6 tips to buying groceries more efficiently

Keeping a kitchen well-stocked with fresh, nutritious food requires a good amount of planning. Follow these simple tricks to shop for groceries more efficiently.

6 tips to buying groceries more efficiently

1. Buy in season

  • Of course, it's tempting to buy strawberries in December, and once in a while that's fine.
  • But fresh fruit and vegetables are definitely best when purchased in season, meaning they've come from relatively close to home.
  • They often cost less and are tastier. Ask around at the farmers' market to find out what's best when.

2. Consider buying organic

  • Some studies suggest that organic produce contains higher levels of cancer-fighting nutrients.
  • While others find no difference, organic is undoubtedly better for the environment and doesn't contain the pesticide residues sometimes present in non-organic produce.
  • But it is generally more expensive so, when choosing what to buy, consider which non-organic foods have the worst residues.
  • That being stated, do not let the price factor dissuade you from eating ample portions of fruits and vegetables, all of which are good for the body and mind.

3. Buy frozen

  • Frozen fruit and vegetables are often flash frozen at source, locking in more nutrients than some fresh or canned foods contain.
  • So stock your freezer with bags of frozen vegetables and fruits.
  • You can add the veggies to soups and stews, microwave them for a side dish with dinners or thaw them at room temperature and dip them into low-fat salad dressing for snacks.
  • Use the fruits for desserts and smoothies, and as ice cream and yogurt toppings.

4. Stock up on canned tomato products

  • Here's one major exception to the "fresher is better" rule.
  • Studies find that tomato sauces and crushed and stewed tomatoes have higher amounts of the antioxidant lycopene than fresh, because they're concentrated.
  • Canned tomatoes are a godsend when it comes to rustling up a quick dinner.
  • Warm up a can with some crushed garlic for a chunky pasta sauce; pour a can over chicken breasts and simmer; add to stews and sauces to provide flavour and extra nutrients.

5. Don't forget canned beans

  • They may have a bit more salt than you'd choose, but it's easy enough to rinse it off.
  • Beans can be mixed with brown rice, added to soups and stews, puréed with onions and garlic to make a dip, or served over pasta for a traditional pasta e fagioli (fagioli means "beans" in Italian).
  • You may have heard that pasta raises blood sugar. But the soluble fibre in the beans lowers the overall glycemic index of the meal, reducing both the steepness of the rise in blood sugar during digestion and the surge in insulin secretion that follows.
  • So a dish of pasta and beans is as healthy as it is delicious.

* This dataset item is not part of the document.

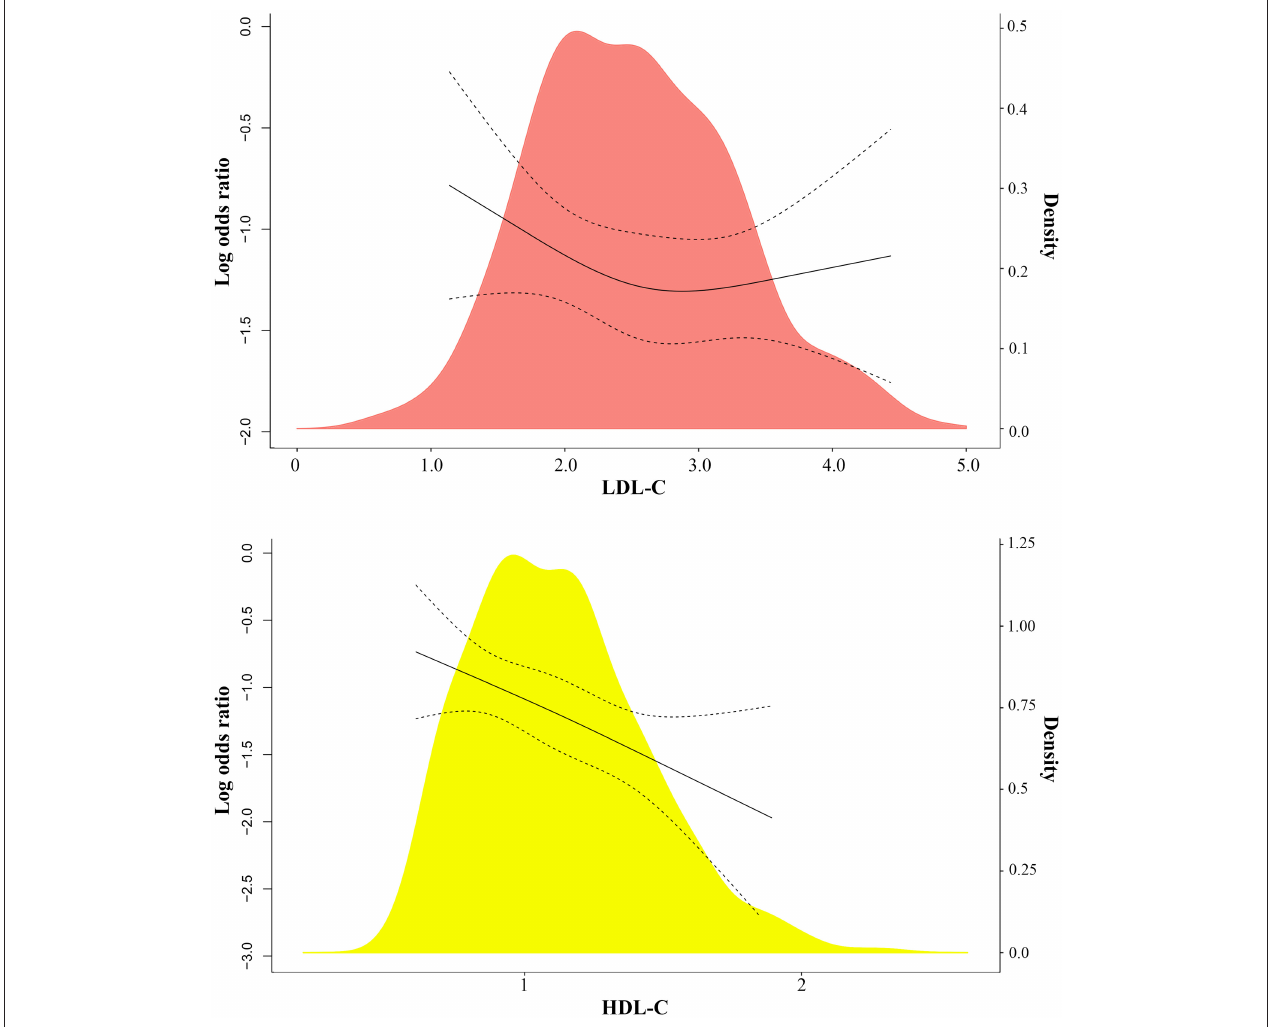
FIGURE 2 | Association between LDL-C, HDL-C, and severe COVID-19 using restricted cubic splines. (A) LDL-C and HDL-C on a continuous scale and risk of severe COVID-19 in 601 patients with SARS-CoV-2. Analyses were conducted using restricted cubic splines. The red and yellow areas indicate the distribution of LDL-C and HDL-C,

6. Reject food and drinks made with corn syrup

  • Corn syrup is a calorie-dense, nutritionally empty sweetener perhaps even worse for us than refined sugar.
  • A number of foods and drinks contain it, including apparently healthy foods such as fruit juices, pre-made spaghetti sauces and even bread.
  • If corn syrup is listed as one of the four main ingredients (usually near the top), for your good health's sake, avoid it.